News Release

Public health experts celebrate 30 years of CDC's prevention research solutions for communities with health disparities

Special supplement to the American Journal of Preventive Medicine highlights how applied public health research has been translated into policy and practice

Peer-Reviewed Publication

Elsevier Health Sciences

PRC Program: 30 Years of Building Healthier Communities

image: This is an overview of the Prevention Research Centers Program and its contributions to public health and education. Credit: Prevention Research Centers Program, Centers for Disease Control and Prevention. view more 

Credit: Prevention Research Centers Program, Centers for Disease Control and Prevention

Ann Arbor, MI, Feb. 16, 2017 - It has been 30 years since the Centers for Disease Control and Prevention (CDC) envisioned the creation of a bridge between academic public health research and public health practice. The result is the Prevention Research Centers (PRC) Program, currently a network of 26 academic institutions across the U.S. dedicated to moving new discoveries into the communities that need them. Marking this milestone, key members of the PRC Network community share their insights and commentaries to provide an insiders' perspective on the past, present, and future of the PRC Program in a special supplement to the American Journal of Preventive Medicine.

"The 30th anniversary of the founding of the PRC Network is an appropriate time to reflect on our progress as well as look to the future. Applied prevention research with a focus on understanding health disparities and promoting health equity has never been more important than now. The PRC Network has made great strides in developing, testing, and disseminating programs and policies that have had broad and sustained impact," commented supplement Guest Editor Dr. Mehran S. Massoudi, former PRC Director and currently the Regional Health Administrator, Region VI, Department of Health and Human Services (DHHS).

PRC Program leaders provide a historical look, current assessment, and perspective for the future of the program. The contributions represent continuing efforts to promote health by conducting cutting-edge research and translating research to practice in partnership with communities.

Dr. James S. Marks, former CDC's National Center for Chronic Disease Prevention and Health Promotion (NCCDPHP) Director, and Dr. Jeffrey P. Koplan, former NCCDPHP and CDC Director, review the early years of the PRCs and offer perspectives into the future. They examine the early struggles that led to missed opportunities and how the original goal of PRCs, namely, practical research in challenged communities as a core part of the academic enterprise of scholarship, service, and training, has been accomplished. They observed that "the bridge the PRCs have helped to build between public health academia and practice is broad, heavily traveled, and has brought longer, healthier, more fulfilling lives to all."
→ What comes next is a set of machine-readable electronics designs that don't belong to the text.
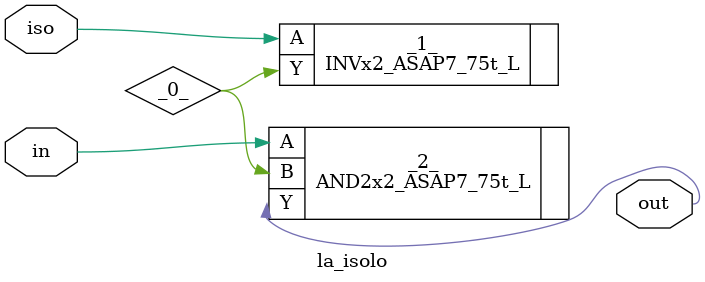
<source format=v>

/* Generated by Yosys 0.40 (git sha1 a1bb0255d, g++ 11.4.0-1ubuntu1~22.04 -fPIC -Os) */

module la_isolo(iso, in, out);
  wire _0_;
  input in;
  wire in;
  input iso;
  wire iso;
  output out;
  wire out;
  INVx2_ASAP7_75t_L _1_ (
    .A(iso),
    .Y(_0_)
  );
  AND2x2_ASAP7_75t_L _2_ (
    .A(in),
    .B(_0_),
    .Y(out)
  );
endmodule

</source>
Four former PRC directors look back on some unique challenges faced by the PRC Program and how they ultimately successfully addressed them. Eduardo J. Simoes, MD, MSc, MPH, Director from 2002 until 2011, noted, "Along the way and every day, this partnership of government, academia, and community traveled a bumpy road with improved pavement provided by dedicated federal public health officials motivated by knowledge and a strong sense of duty."

Leaders from the Association of State and Territorial Health Officials and National Association of County and City Health Officials provide a frame from the practice-based perspective on how the PRC Program serves as a resource to state and local public health departments as they fulfill their public health mission.

Association of Schools and Programs of Public Health and American College of Preventive Medicine representatives provide a perspective of the PRC Program as an integral portfolio of the Schools of Public Health and Medicine to advance population health. The PRCs are pushing academic research to pay more attention to on-the-ground prevention efforts, state and local health departments that benefit from closer ties to the research institutions, and the public, which gains an evidence-based platform for health promotion and disease prevention.

The supplement documents the story of how PRC Programs have impacted the health of African Americans, Hispanics/Latinos, Native Americans, deaf populations, adolescents, older adults, and urban and rural under-resourced populations. Other articles deal with measuring the impact of a national media intervention implemented across the PRC Network, evaluating healthy food incentive programs, assessing fall risk prevention programs, and promoting teen contraception through parental intervention.

Twenty-one peer-reviewed original research articles from the PRC academic and community partners show the depth and scope of their work. These articles cover a wide range of important topics including dissemination and implementation of long-standing evidence-based programs, including formation of thematic research networks in physical activity, healthy aging, cancer prevention and control, and epilepsy management; health surveillance of the deaf community; research to practice in state and local public health settings; collaboration with community partners; use of community health workers or "promotoras;" and training of the public health workforce.

Reaching out to the public health community, Dr. Massoudi noted, "In looking to the future, we must build on the work of the past 30 years, incorporating new knowledge and technology while remaining committed to our mission of working as an interdependent network of community, academic, and public health partners to conduct prevention research and promote the wide use of practices proven to promote good health."